O uso da Fotografia nas aulas de Geografia possibilitou uma aproximação das temáticas

dialogadas com a realidade do cotidiano dos alunos, estimulando a participação dos mesmos

nas atividades. Os registros fotográficos produzidos por eles fazem parte da memória, são

fragmentos paisagísticos do Recife que tendem a receber novos signos, sobretudo com as

drásticas mudanças em sua composição urbana.
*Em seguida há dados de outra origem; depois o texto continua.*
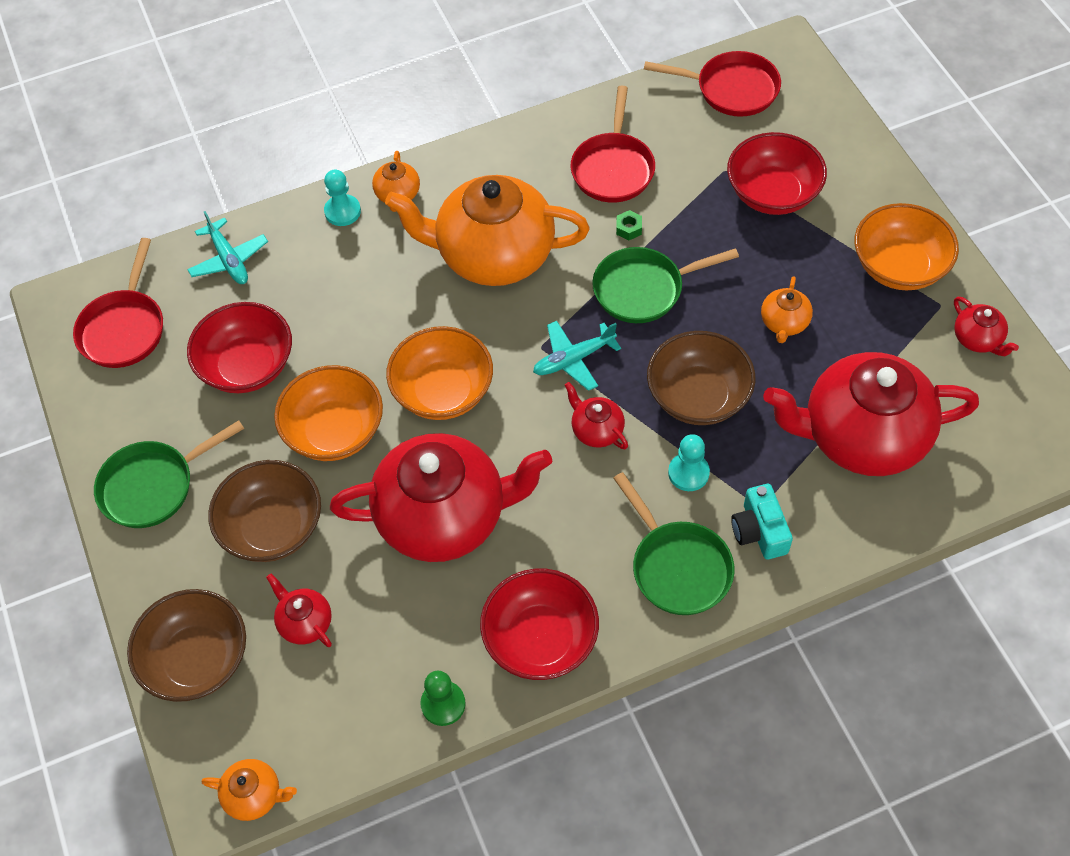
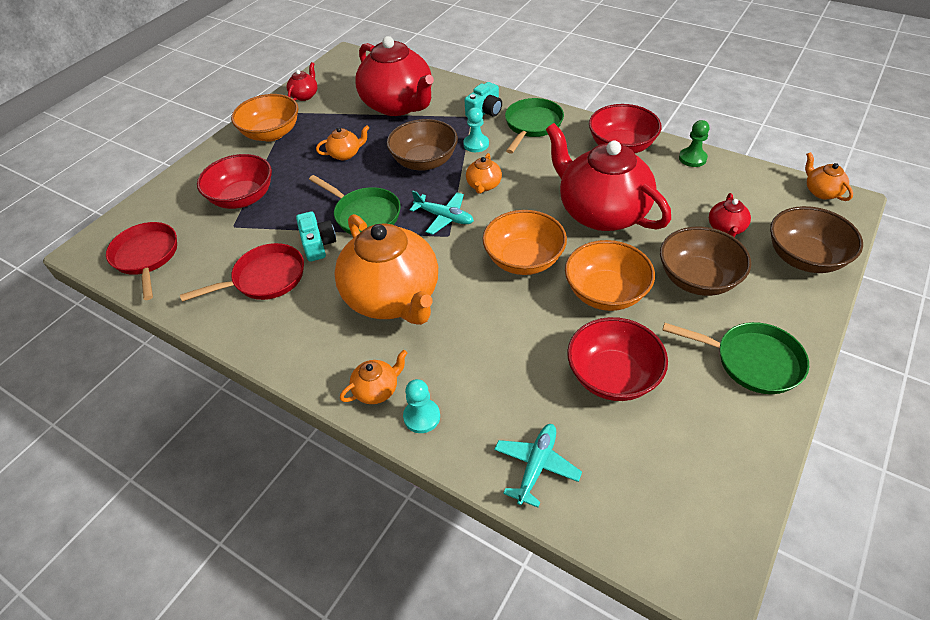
camera: 125 degrees left, 10 degrees down
red pan [73,238,163,368] -> none
red teapot [565,382,628,449] -> orange teapot [466,153,502,194]
green nut [616,210,642,240] -> turquoise camera [296,211,336,262]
Dessa forma, destaca-se que o gosto pelos

aparatos tecnológicos dos alunos, que nasceram e vivem em uma era virtual, pode ser

usufruído no processo de ensino, articulando tal disponibilidade tecnológica com a

contextualização do conteúdo geográfico.

No caso da turma inclusiva, o contato visual estabelecido com a foto possibilitou ampliar o

diálogo com os alunos surdos, tanto nas aulas como fora delas em momentos de ausência do

tradutor. Acredita-se que a fotografia pode proporcionar condições adequadas para estimular a

inserção destes alunos no processo de ensino dialético, visto a atual defasagem de professores

bilíngues em Libras. Ao mesmo tempo busca-se compreender de que forma esta “inclusão”

exercida em sala de aula de fato proporcionará a integração entre alunos surdos e não surdos,

não apenas na escola, mas também fora dela e dos primeiros no mercado de trabalho.